> **Exercise set**
**a)** Return, word for word, the part of the essay honoring Jenni Chang that opens with the words containing "But I was fortunate" and closes with "own family members.".
**b)** In the essay honoring Jenni Chang, what type of cancer was the writer admitted for chemotherapy to treat?
*** Page extract Section Begins ***
An Extraordinary Healer essay honoring JENNI CHANG, B.S.N., RN, OCN [VA PALO ALTO HEALTH CARE SYSTEM, PALO ALTO, CALIFORNIA]
BY Patrick C. Lewis
Jenni Chang, B.S.N., RN, OCN - PHOTO BY KARA BRODGESELL
The word “cancer” is a devastating thing to hear your doctor say. It changes your whole life — in that moment, you feel that your life could be coming to an end, and that’s very scary and depressing to think about. You feel alone, like no one can possibly understand what you are going through and that no one can make this situation better.
But I was fortunate to find someone who did understand. More than three years ago, in the summer of 2014, I met an amazing nurse named Jenni Chang, who was assigned as my primary nurse. I was admitted for chemotherapy treatment for sinonasal cancer, and from there, the story of our friendship begins.
As a United States veteran — I served as a sergeant in the Marine Corps for three years, from 1974 to 1977 — I had dedicated my life to serving others and protecting their freedom. On that day, I met someone special, my angel, to take care of me. I have never seen someone so dedicated to caring for a specific patient population, veterans, whom she treats as if they are her own family members.
*** Page extract Section Ends ***
*** Dataset entries Section Begins ***
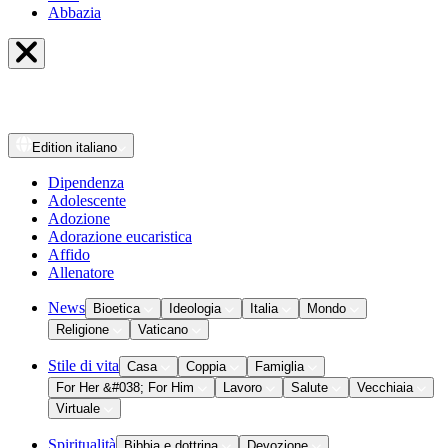
Abbazia
Edition
italiano
Dipendenza
Adolescente
Adozione
Adorazione eucaristica
Affido
Allenatore
News
Bioetica
Ideologia
Italia
Mondo
Religione
Vaticano
Stile di vita
Casa
Coppia
Famiglia
For Her &#038; For Him
Lavoro
Salute
Vecchiaia
Virtuale
Spiritualità
Bibbia e dottrina
Devozione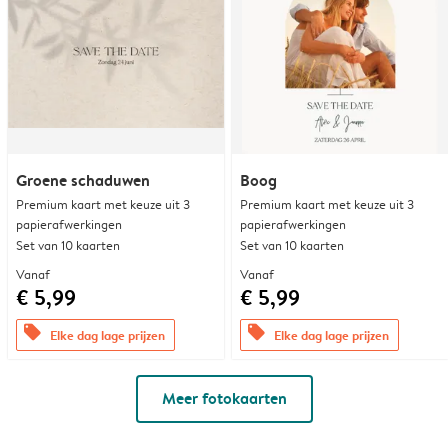
Groene schaduwen
Boog
Premium kaart met keuze uit 3
Premium kaart met keuze uit 3
papierafwerkingen
papierafwerkingen
Set van 10 kaarten
Set van 10 kaarten
Vanaf
Vanaf
€ 5,99
€ 5,99
offers
offers
Elke dag lage prijzen
Elke dag lage prijzen
Meer fotokaarten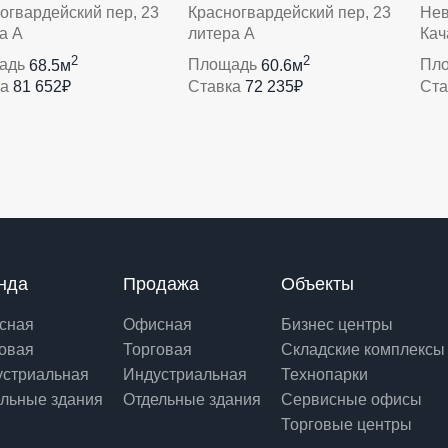
огвардейский пер, 23
Красногвардейский пер, 23
Нев
а А
литера А
Кач
2
2
адь
68.5м
Площадь
60.6м
Пл
ка
81 652₽
Ставка
72 235₽
Ст
нда
Продажа
Объекты
сная
Офисная
Бизнес центры
овая
Торговая
Складские комплексы
устриальная
Индустриальная
Технопарки
льные здания
Отдельные здания
Сервисные офисы
Торговые центры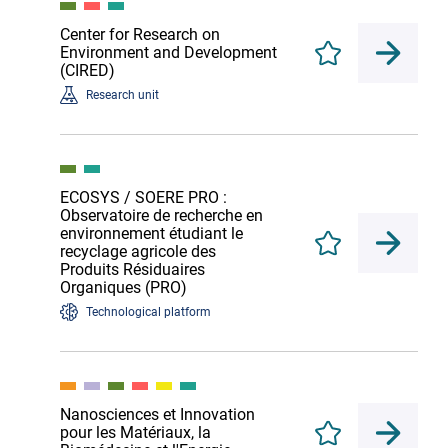
Center for Research on
Environment and Development
Enregistrer
(CIRED)
Research unit
ECOSYS / SOERE PRO :
Observatoire de recherche en
environnement étudiant le
Enregistrer
recyclage agricole des
Produits Résiduaires
Organiques (PRO)
Technological platform
Nanosciences et Innovation
pour les Matériaux, la
Enregistrer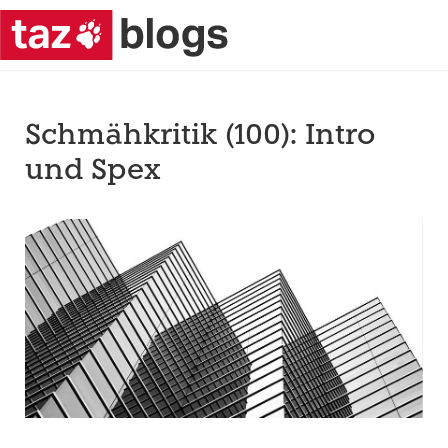
Schmähkritik (100): Intro
und Spex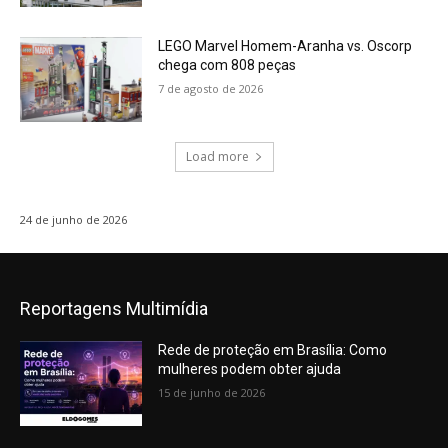
LEGO Marvel Homem-Aranha vs. Oscorp
chega com 808 peças
7 de agosto de 2026
Load more
24 de junho de 2026
Reportagens Multimídia
Rede de proteção em Brasília: Como
mulheres podem obter ajuda
15 de junho de 2026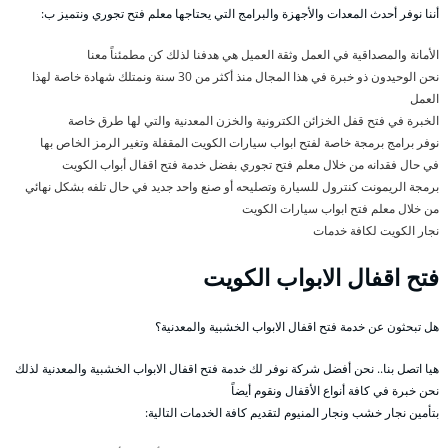
أننا نوفر أحدث المعدات والأجهزة والبرامج التي يحتاجها معلم فتح تجوري ونتميز ب:
الأمانة والمصداقية في العمل وثقة العميل هي هدفنا لذلك كن مطمئناً معنا
نحن الوحيدون ذو خبرة في هذا المجال منذ أكثر من 30 سنة ونمتلك شهادة خاصة لهذا
العمل
الخبرة في فتح قفل الخزائن الكترونية والخزن المعدنية والتي لها طرق خاصة
نوفر برامج برمجة خاصة لفتح ابواب سيارات الكويت المقفلة وتغير الرمز الخاص بها
في حال فقدانه من خلال معلم فتح تجوري بفضل خدمة فتح اقفال أبواب الكويت
برمجة الريمونت كنترول للسيارة وتصليحه أو صنع واحد جديد في حال تلفه بشكل نهائي
من خلال معلم فتح ابواب سيارات الكويت
نجار الكويت لكافة خدمات
فتح اقفال الابواب الكويت
هل تبحثون عن خدمة فتح اقفال الابواب الخشبية والمعدنية؟
هيا اتصل بنا.. نحن أفضل شركة نوفر لك خدمة فتح اقفال الابواب الخشبية والمعدنية لذلك
نحن خبرة في كافة أنواع الأقفال ونقوم أيضاً
بتأمين نجار خشب ونجار المنيوم لتقديم كافة الخدمات التالية: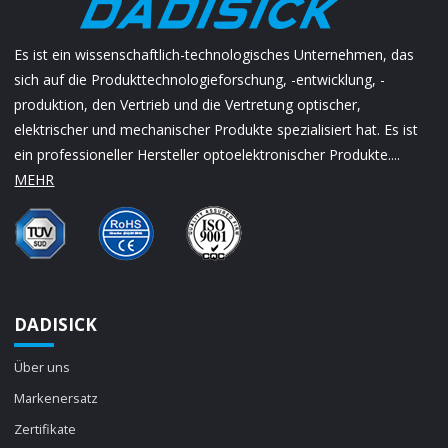
Es ist ein wissenschaftlich-technologisches Unternehmen, das
sich auf die Produkttechnologieforschung, -entwicklung, -
produktion, den Vertrieb und die Vertretung optischer,
elektrischer und mechanischer Produkte spezialisiert hat. Es ist
ein professioneller Hersteller optoelektronischer Produkte....
MEHR
DADISICK
Über uns
Markenersatz
Zertifikate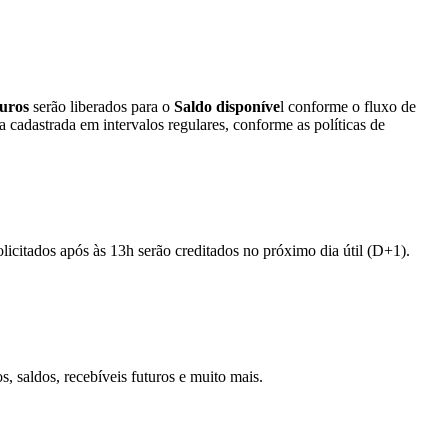
turos
serão liberados para o
Saldo disponíve
l conforme o fluxo de
ia cadastrada em intervalos regulares, conforme as políticas de
licitados após às 13h serão creditados no próximo dia útil (D+1).
 saldos, recebíveis futuros e muito mais.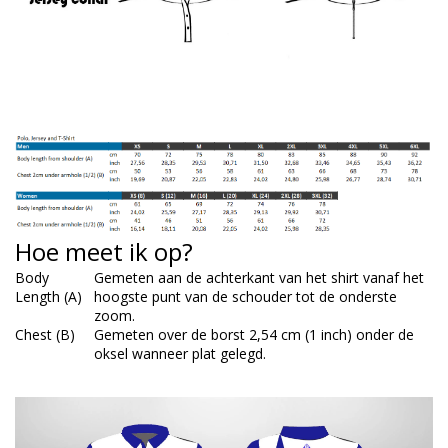
Hoe meet ik op?
Body
Gemeten aan de achterkant van het shirt vanaf het
Length (A)
hoogste punt van de schouder tot de onderste
zoom.
Chest (B)
Gemeten over de borst 2,54 cm (1 inch) onder de
oksel wanneer plat gelegd.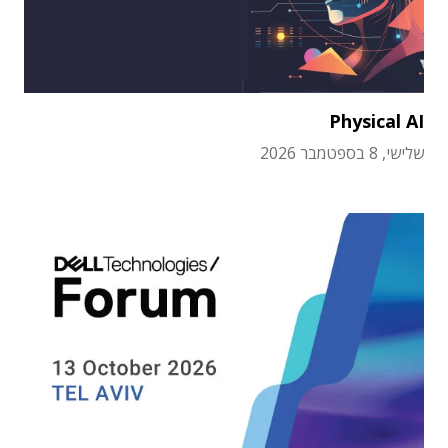
Physical AI
שלישי, 8 בספטמבר 2026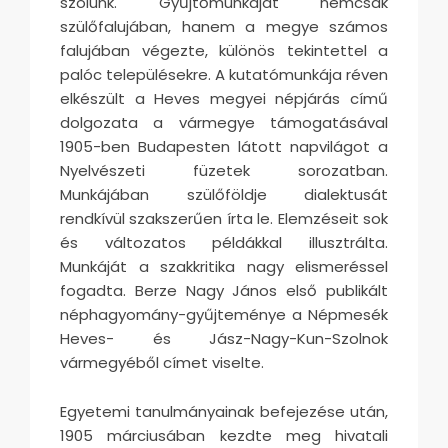
szólunk. Gyűjtőmunkáját nemcsak
szülőfalujában, hanem a megye számos
falujában végezte, különös tekintettel a
palóc településekre. A kutatómunkája réven
elkészült a Heves megyei népjárás című
dolgozata a vármegye támogatásával
1905-ben Budapesten látott napvilágot a
Nyelvészeti füzetek sorozatban.
Munkájában szülőföldje dialektusát
rendkívül szakszerűen írta le. Elemzéseit sok
és változatos példákkal illusztrálta.
Munkáját a szakkritika nagy elismeréssel
fogadta. Berze Nagy János első publikált
néphagyomány-gyűjteménye a Népmesék
Heves- és Jász-Nagy-Kun-Szolnok
vármegyéből címet viselte.
Egyetemi tanulmányainak befejezése után,
1905 márciusában kezdte meg hivatali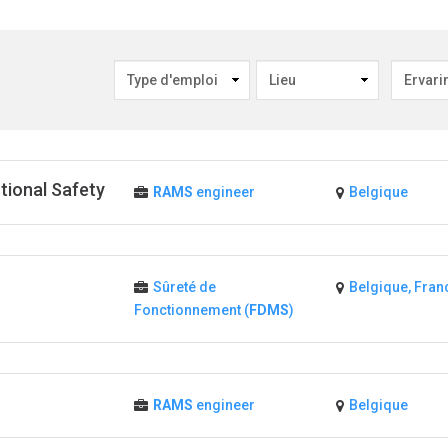
tional Safety
RAMS
engineer
Belgique
Sûreté de
Belgique, Fran
Fonctionnement (
FDMS
)
RAMS
engineer
Belgique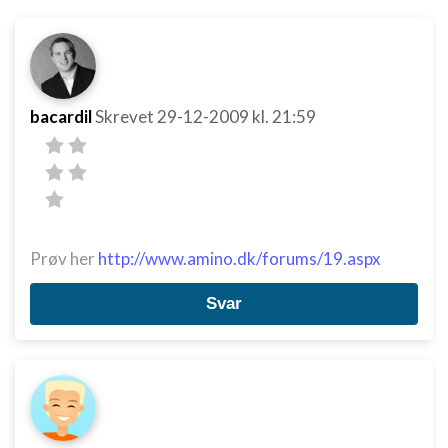
bacardil
Skrevet
29-12-2009
kl. 21:59
Prøv her
http://www.amino.dk/forums/19.aspx
Svar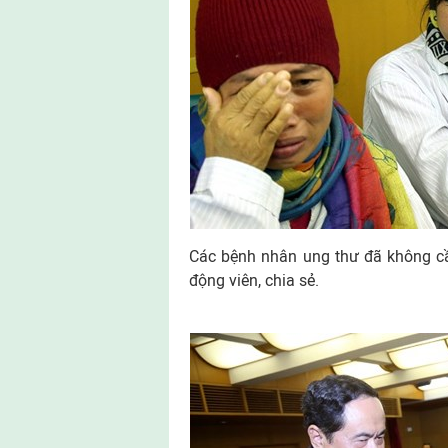
Các bệnh nhân ung thư đã không c
động viên, chia sẻ.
*** Dataset entries Section Ends ***
> **Answers given**
**a)**
But I was fortunate to find someone who did understand. More than three years ago, in the summer of 2014, I met an amazing nurse named Jenni Chang, who was assigned as my primary nurse. I was admitted for chemotherapy treatment for sinonasal cancer, and from there, the story of our friendship begins.
As a United States veteran — I served as a sergeant in the Marine Corps for three years, from 1974 to 1977 — I had dedicated my life to serving others and protecting their freedom. On that day, I met someone special, my angel, to take care of me. I have never seen someone so dedicated to caring for a specific patient population, veterans, whom she treats as if they are her own family members.

**b)** Sinonasal cancer.